> _WHAT IS REQUIRED_
Extract, exactly as written, the line that contains "сим, который управлял" and all lines after it through the end of the records. Omit pictures.

Records from a data source:
-------------------------

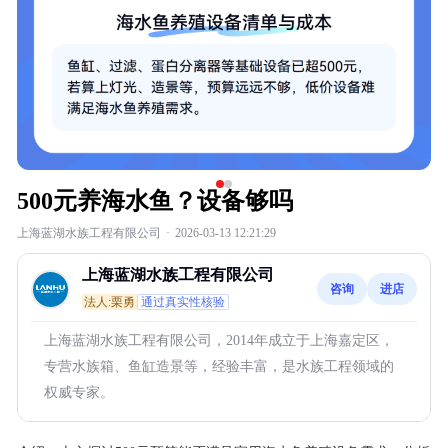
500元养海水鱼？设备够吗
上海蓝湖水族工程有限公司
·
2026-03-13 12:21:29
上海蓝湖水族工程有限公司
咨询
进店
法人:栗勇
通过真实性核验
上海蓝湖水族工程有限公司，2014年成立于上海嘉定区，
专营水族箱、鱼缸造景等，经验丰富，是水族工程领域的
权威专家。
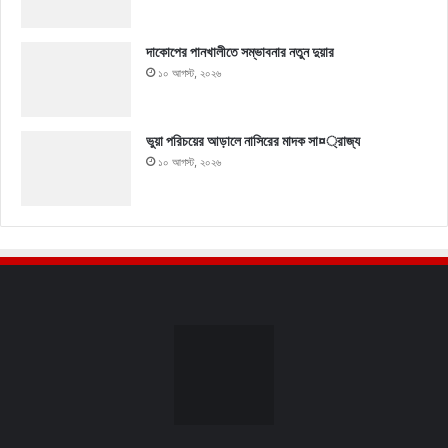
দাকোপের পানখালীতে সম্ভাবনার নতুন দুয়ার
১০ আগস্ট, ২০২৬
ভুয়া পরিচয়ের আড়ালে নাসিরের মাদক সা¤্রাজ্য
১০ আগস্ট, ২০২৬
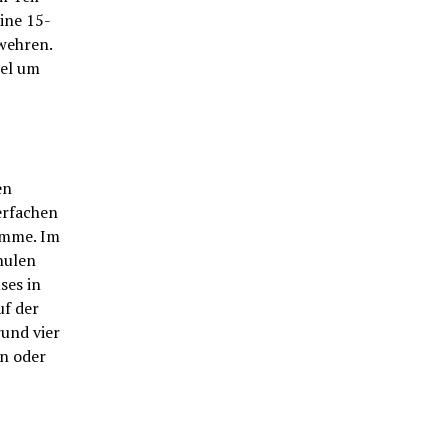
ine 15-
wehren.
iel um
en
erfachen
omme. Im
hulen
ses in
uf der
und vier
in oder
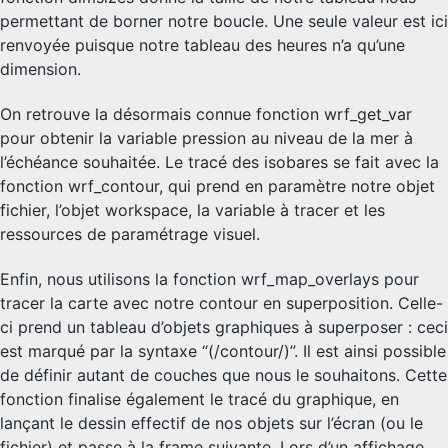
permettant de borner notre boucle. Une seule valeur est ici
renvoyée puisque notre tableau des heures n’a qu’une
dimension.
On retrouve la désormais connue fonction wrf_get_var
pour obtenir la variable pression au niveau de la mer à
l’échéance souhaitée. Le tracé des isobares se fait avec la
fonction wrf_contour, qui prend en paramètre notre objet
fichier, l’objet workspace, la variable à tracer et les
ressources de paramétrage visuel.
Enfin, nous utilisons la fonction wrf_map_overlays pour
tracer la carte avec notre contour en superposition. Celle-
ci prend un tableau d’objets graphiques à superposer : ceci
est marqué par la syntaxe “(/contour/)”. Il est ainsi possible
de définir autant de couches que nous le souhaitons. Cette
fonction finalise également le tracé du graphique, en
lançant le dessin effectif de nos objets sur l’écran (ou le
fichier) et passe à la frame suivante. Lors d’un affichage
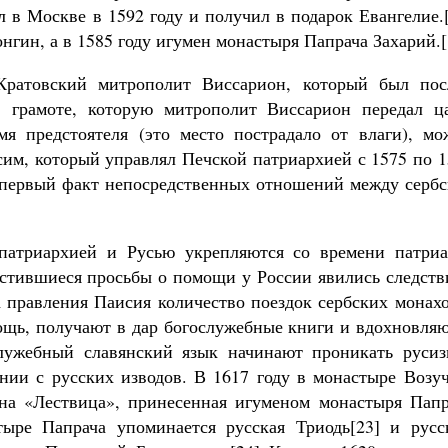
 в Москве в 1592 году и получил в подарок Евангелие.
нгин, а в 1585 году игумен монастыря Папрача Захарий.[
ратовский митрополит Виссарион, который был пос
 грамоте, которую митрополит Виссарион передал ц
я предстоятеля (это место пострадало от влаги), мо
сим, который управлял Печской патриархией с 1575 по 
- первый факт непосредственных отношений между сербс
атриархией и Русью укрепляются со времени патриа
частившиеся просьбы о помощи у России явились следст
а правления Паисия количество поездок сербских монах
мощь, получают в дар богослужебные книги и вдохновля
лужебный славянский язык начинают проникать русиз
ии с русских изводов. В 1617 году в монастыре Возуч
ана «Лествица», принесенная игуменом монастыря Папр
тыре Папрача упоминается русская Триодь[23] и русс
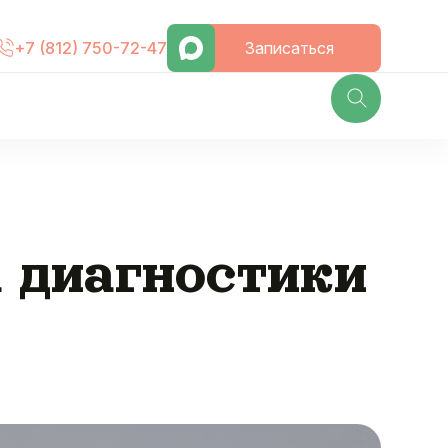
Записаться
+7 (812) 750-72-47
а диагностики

-------------------------

> _EXERCISE OUTPUT_
сим, который управлял Печской патриархией с 1575 по 
- первый факт непосредственных отношений между сербс
атриархией и Русью укрепляются со времени патриа
частившиеся просьбы о помощи у России явились следст
а правления Паисия количество поездок сербских монах
мощь, получают в дар богослужебные книги и вдохновля
лужебный славянский язык начинают проникать русиз
ии с русских изводов. В 1617 году в монастыре Возуч
ана «Лествица», принесенная игуменом монастыря Папр
тыре Папрача упоминается русская Триодь[23] и русс
Записаться
+7 (812) 750-72-47
а диагностики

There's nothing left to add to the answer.